Программа в студии Радио КП

М. Баченина:

- Вы аккуратней.

П. Лунгин:

- Мне ужасно обидно, что люди так мало думают. Они хотят по фотографии брать президента? Тихонов – очаровательный человек. Но такой выбор – это глупость.

Д. Шнейдеров:

- Там были перечислены качества. На первом месте была честность. А на предпоследнем – ум. В самом низу качеств, которые нужны президенту.

П. Лунгин:

- Может, это и правда? Может, президенту, действительно, нужно больше всего нравственное чувство. Его советники пусть будут умные и образованные. А президент пусть будет…

Д. Шнейдеров:

- Честный, но дурак…

П. Лунгин:

- Не дурак.
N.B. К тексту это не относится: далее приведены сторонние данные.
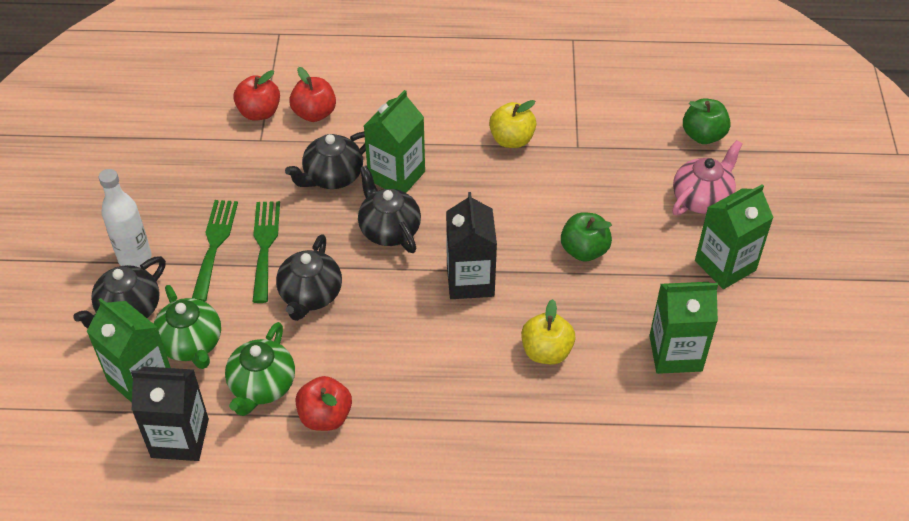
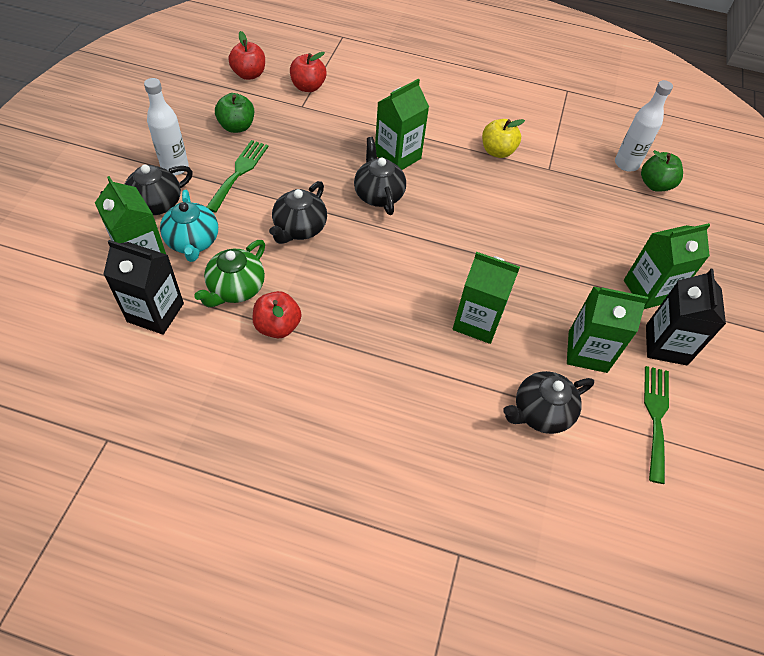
camera: 10 degrees right, 5 degrees up
green teapot [154,285,221,369] -> turquoise teapot [160,190,218,262]
green fork [252,201,280,303] -> green fork moved to [644,366,669,484]
black teapot [285,132,366,189] -> black teapot moved to [503,371,594,434]
red apple [289,67,336,122] -> red apple moved to [228,31,265,80]
black carton [446,192,497,299] -> black carton moved to [646,269,726,365]
yellow apple [521,299,575,364] -> green carton [453,252,520,344]
green apple [561,212,612,262] -> green apple moved to [215,93,254,133]
pink teapot [672,140,743,215] -> none
none -> white bottle [615,80,673,171]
Пусть у президента будет чувство – вот это правильно или неправильно. Я сам не знаю. Я считаю, что ответ про Штирлица – глуповатый. Мы ничего не знаем про Штирлица, как он ведет себя в обычной жизни. Это человек, живущий в подполье.

Д. Шнейдеров:

- А на втором месте – профессор Преображенский из «Собачьего сердца».

П. Лунгин:

- Это же антиподы. И Шариков – на третьем.

Д. Шнейдеров:

- Там еще был Семен Семенович Горбунков.

М. Баченина:

- Есть оригинальный путь развития нашей страны?

П. Лунгин:

- Мне кажется, что он уже оригинальный. Оригинальность в невероятных революциях, в невероятных лишениях, которые страна проходила. Тем не менее, поднималась снова и снова. В невозможности войти в новую жизнь. Тем не менее – хочется. Мне кажется, что ее путь очень оригинальный. Посмотрите, как вступили в новую свободу все народные демократии. И какая мука у людей происходит, прямо внутренняя ломка у нас. И даже то, что у нас крепостное право было еще 150 лет тому назад, это тоже оригинальный путь. Тайна России в том, что в ней жить все равно очень интересно.

Д. Шнейдеров:

- У нас в гостях был Павел Семенович Лунгин.